また、米国での売買でエスクローという第三者が取引の安全性を担保するシステムを採用している州ならライセンスを持つエスクロー会社が物件のコンディション評価や売買の資金管理等を行うので、不動産取引の公平性を確保できる。日本人だからといって不利になることはないのだ。

もう一点、出口戦略での重要なポイントの一つに通貨の信用と換金性がある。日本円はどこの国でもすぐに換金してくれるので、日本人はその恩恵を忘れてしまいがちだが、どの通貨で利益を確保するかで、この状況が変わってくる。

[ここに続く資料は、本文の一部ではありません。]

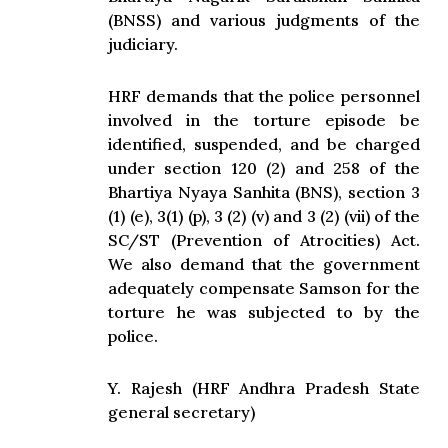
(BNSS) and various judgments of the
judiciary.
HRF demands that the police personnel
involved in the torture episode be
identified, suspended, and be charged
under section 120 (2) and 258 of the
Bhartiya Nyaya Sanhita (BNS), section 3
(1) (e), 3(1) (p), 3 (2) (v) and 3 (2) (vii) of the
SC/ST (Prevention of Atrocities) Act.
We also demand that the government
adequately compensate Samson for the
torture he was subjected to by the
police.
Y. Rajesh (HRF Andhra Pradesh State
general secretary)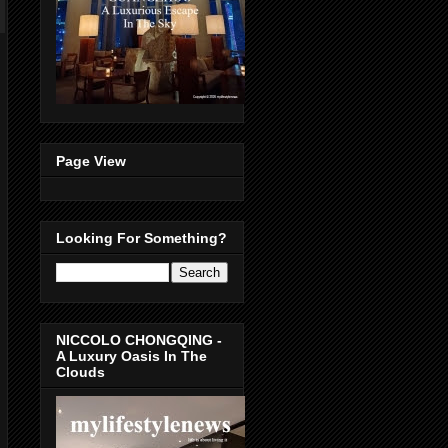
Page View
Looking For Something?
NICCOLO CHONGQING -
A Luxury Oasis In The
Clouds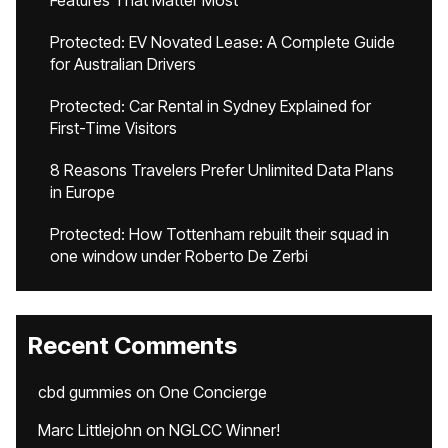
Features That Matter Most
Protected: EV Novated Lease: A Complete Guide
for Australian Drivers
Protected: Car Rental in Sydney Explained for
First-Time Visitors
8 Reasons Travelers Prefer Unlimited Data Plans
in Europe
Protected: How Tottenham rebuilt their squad in
one window under Roberto De Zerbi
Recent Comments
cbd gummies
on
One Concierge
Marc Littlejohn
on
NGLCC Winner!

USドルやユーロならそのまま日本円にストレートに換金できるが、他の国の通貨ではストレートに日本円に換金できない場合のほうが多いのだ。海外旅行から帰国して現地通貨を日本円に換金しようとして断られたことはないだろうか。金額が大きくなればこのことの重要性を理解できるだろう。

いくら美しい国の物件でも最終的に日本円に換金出来なければ投資にならない。また、現地通貨の価値が短期間で大幅に減少してしまっては意味が無い。USドルならせっかく得た利益を日本円に換金できないといった心配はないのでレートを見ながらいつでも換金することができる。

以上、税対策だけでなく出口戦略まで考えた4つの理由から富裕層は米国不動産に注目しているのだ。

*本コラムは税改正やその他の理由等により、内容について保証するものではございませんのであらかじめご了承ください。取引等の最終判断に関しては、税理士または税務署に確認して、ご自身の判断でお願いいたします。